**PROBLEM STATEMENT**
Write out the stretch of the monitoring post from "In the corporate" through "the future anyway.", switching "corporate world" to "enterprise world".

**PASSAGE**
════════════════════

Monitoring - Part 1 Services
In my last post, I ended with a look into the future at what tasks were my top prority for this website. One of these was setting up monitoring, which I will begin exploring today. So lets just jump just jump into it, starting with…
The Objective
Broadly speaking, I want know know is my website online, is it going to stay online and how well is it performing. This requires data (metrics and logs) and an interface to read, structure, alert on and interpret this data.
In the corporate world I would want to do stuff like run reports on this data to understand determine my SLI’s, compare where they’re at in relation to SLO’s and SLA’s, measure my errors against an error budget and so on. That would be a bit much for my personal website, although it would make a great blog post 😉 so I’ll probably attempt this at some point in the future anyway.
The Environment
In the welcome post I explained a little about my environment, so go check that out for more information if you want. In short, this static website we will be monitoring is located in an S3 bucket that is then served up by AWS Cloudfront.

════════════════════

**MATERIAL PROVIDED**
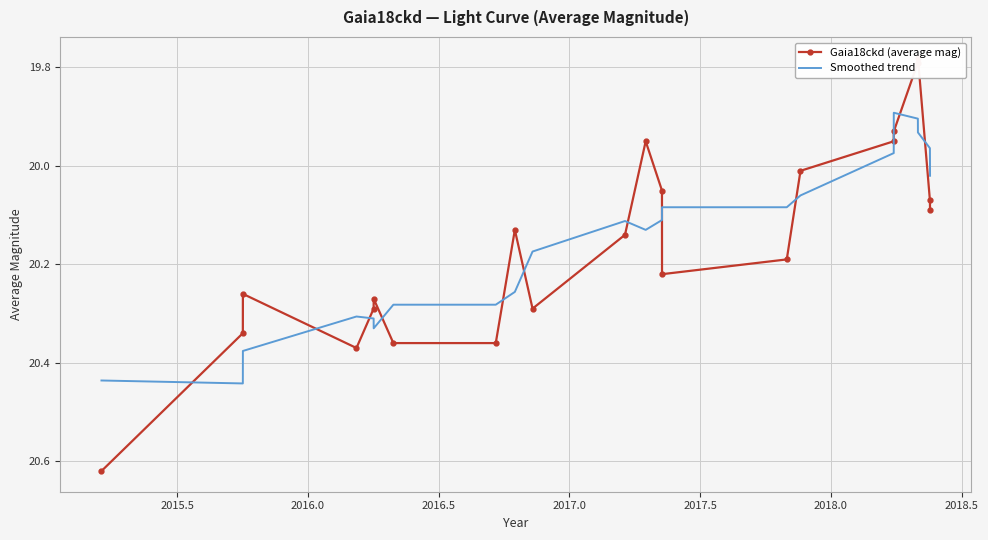

Is the value of Smoothed trend at 14 greater than the value of Gaia18ckd (average mag) at 10?

No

════════════════════

**EXERCISE ANSWER**
In the enterprise world I would want to do stuff like run reports on this data to understand determine my SLI’s, compare where they’re at in relation to SLO’s and SLA’s, measure my errors against an error budget and so on. That would be a bit much for my personal website, although it would make a great blog post 😉 so I’ll probably attempt this at some point in the future anyway.